Par ailleurs, Macky Sall a tenu à préciser que «la protection de la vie privée n’incombe pas seulement à l’Etat». Ainsi, martèle-t-il, «elle s’impose aussi au milieu socio-professionnel privé pour préserver l’équilibre entre le travail et la vie personnelle, et établir une relation de confiance et de respect mutuel entre l’employeur et l’employé». Et de poursuivre : «La même exigence s’applique aux procédures judiciaires, de l’enquête jusqu’au jugement, afin de protéger l’intimité et la dignité des personnes poursuivies et des témoins, s’agissant notamment des informations qui touchent à la vie privée.»
Toutefois, le président de la République précise que «la protection de la vie privée n’exclut pas la possibilité pour l’Etat d’infléchir certaines règles, à des fins d’intérêt général, notamment pour assurer la sécurité des personnes et des biens ou réprimer certaines formes de criminalité». A titre d’exemple il cite : «La loi 2016-29 du 08 novembre 2016 qui aménage des restrictions à la protection de la vie privée dans des circonstances spécifiques où la sécurité publique est en jeu.» Macky Sall, qui dit mesurer «la sensibilité afférente à cette restriction», soutient que «les circonstances doivent la justifier». «Je pense par exemple à la lutte contre le terrorisme, la cybercriminalité et la criminalité organisée dont les modes opératoires sortent de l’ordinaire. Dans le même esprit, la loi 2016-33 du 14 décembre 2016 autorise des mesures spécifiques pour la collecte et le traitement d’informations relevant d’activités de renseignement. Là également, nécessité fait loi», a-t-il déclaré.
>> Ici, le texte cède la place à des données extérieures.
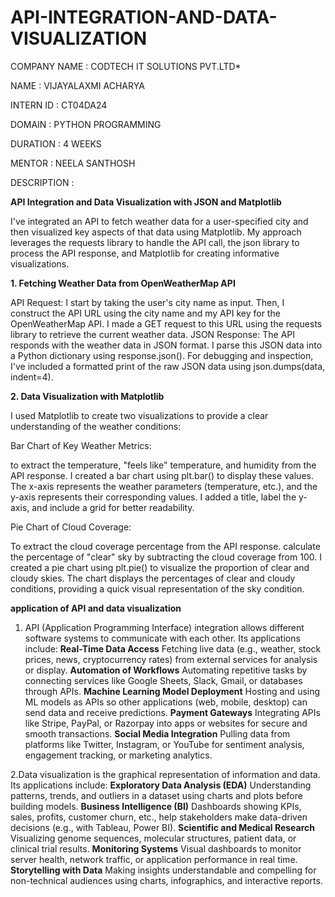 # API-INTEGRATION-AND-DATA-VISUALIZATION

COMPANY NAME : CODTECH IT SOLUTIONS PVT.LTD*

NAME : VIJAYALAXMI ACHARYA

INTERN ID : CT04DA24

DOMAIN : PYTHON PROGRAMMING

DURATION : 4 WEEKS

MENTOR : NEELA SANTHOSH

DESCRIPTION :

**API Integration and Data Visualization with JSON and Matplotlib**

I've integrated an API to fetch weather data for a user-specified city and then visualized key aspects of that data using Matplotlib.  My approach leverages the requests library to handle the API call, the json library to process the API response, and Matplotlib for creating informative visualizations.

**1. Fetching Weather Data from OpenWeatherMap API**

API Request:  I start by taking the user's city name as input.  Then, I construct the API URL using the city name and my API key for the OpenWeatherMap API.  I made a GET request to this URL using the requests library to retrieve the current weather data.
JSON Response:  The API responds with the weather data in JSON format.  I parse this JSON data into a Python dictionary using response.json().  For debugging and inspection, I've included a formatted print of the raw JSON data using json.dumps(data, indent=4).

**2. Data Visualization with Matplotlib**

I used Matplotlib to create two visualizations to provide a clear understanding of the weather conditions:

Bar Chart of Key Weather Metrics:

to extract the temperature, "feels like" temperature, and humidity from the API response.
I created a bar chart using plt.bar() to display these values.  The x-axis represents the weather parameters (temperature, etc.), and the y-axis represents their corresponding values.
I added a title, label the y-axis, and include a grid for better readability.

Pie Chart of Cloud Coverage:

To extract the cloud coverage percentage from the API response. calculate the percentage of "clear" sky by subtracting the cloud coverage from 100.
I created a pie chart using plt.pie() to visualize the proportion of clear and cloudy skies.  The chart displays the percentages of clear and cloudy conditions, providing a quick visual representation of the sky condition.

**application of API and data visualization**
1. API (Application Programming Interface) integration allows different software systems to communicate with each other. Its applications include:
**Real-Time Data Access**
Fetching live data (e.g., weather, stock prices, news, cryptocurrency rates) from external services for analysis or display.
**Automation of Workflows**
Automating repetitive tasks by connecting services like Google Sheets, Slack, Gmail, or databases through APIs.
**Machine Learning Model Deployment**
Hosting and using ML models as APIs so other applications (web, mobile, desktop) can send data and receive predictions.
**Payment Gateways**
Integrating APIs like Stripe, PayPal, or Razorpay into apps or websites for secure and smooth transactions.
**Social Media Integration**
Pulling data from platforms like Twitter, Instagram, or YouTube for sentiment analysis, engagement tracking, or marketing analytics.

2.Data visualization is the graphical representation of information and data. Its applications include:
**Exploratory Data Analysis (EDA)**
Understanding patterns, trends, and outliers in a dataset using charts and plots before building models.
**Business Intelligence (BI)**
Dashboards showing KPIs, sales, profits, customer churn, etc., help stakeholders make data-driven decisions (e.g., with Tableau, Power BI).
**Scientific and Medical Research**
Visualizing genome sequences, molecular structures, patient data, or clinical trial results.
**Monitoring Systems**
Visual dashboards to monitor server health, network traffic, or application performance in real time.
**Storytelling with Data**
Making insights understandable and compelling for non-technical audiences using charts, infographics, and interactive reports.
Poursuivant ses explications, M. Sall informe que «par ses fonctions régaliennes dont il a seul le monopole, l’Etat est le garant de l’ordre et de la sécurité publics». Dès lors, prévient-il, «tout manquement à cette mission exclusive lui est naturellement imputé, d’où la nécessité d’aménager des dispositions légales et réglementaires lui donnant les moyens d’agir pour assurer cette prérogative d’intérêt général». «Je pense en particulier aux impératifs de sécurité nationale. Sous tous les angles d’analyse, la matière est donc complexe et constitue un défi permanent pour l’Exécutif, le Législatif et le Judiciaire», a-t-il encore dit.
Pour Macky Sall, au-delà des textes qui sont, selon lui, certes nécessaires, la vie privée relève «aussi de considérations d’ordres éthique et moral qui nous engagent en tant que citoyens et citoyennes liés par le contrat social et dotés du libre-arbitre». C’est-à-dire, explique-t-il, «l’aptitude à nous déterminer par nous-mêmes et non par crainte d’une force coercitive». Cela, fait-il savoir, «ramène au devoir de responsabilité qui accompagne et valorise l’exercice des libertés individuelles et collectives».